== AVAILABLE RECORDS ==
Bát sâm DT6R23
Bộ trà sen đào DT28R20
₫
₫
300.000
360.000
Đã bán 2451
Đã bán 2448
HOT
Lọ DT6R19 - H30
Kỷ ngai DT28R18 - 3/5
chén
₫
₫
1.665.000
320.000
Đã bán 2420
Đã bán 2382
===
**WORK REQUEST:**
Reproduce each line of the material above word for word, keeping the same order and line breaks.

**EXERCISE ANSWER:**
Bát sâm DT6R23
Bộ trà sen đào DT28R20
₫
₫
300.000
360.000
Đã bán 2451
Đã bán 2448
HOT
Lọ DT6R19 - H30
Kỷ ngai DT28R18 - 3/5
chén
₫
₫
1.665.000
320.000
Đã bán 2420
Đã bán 2382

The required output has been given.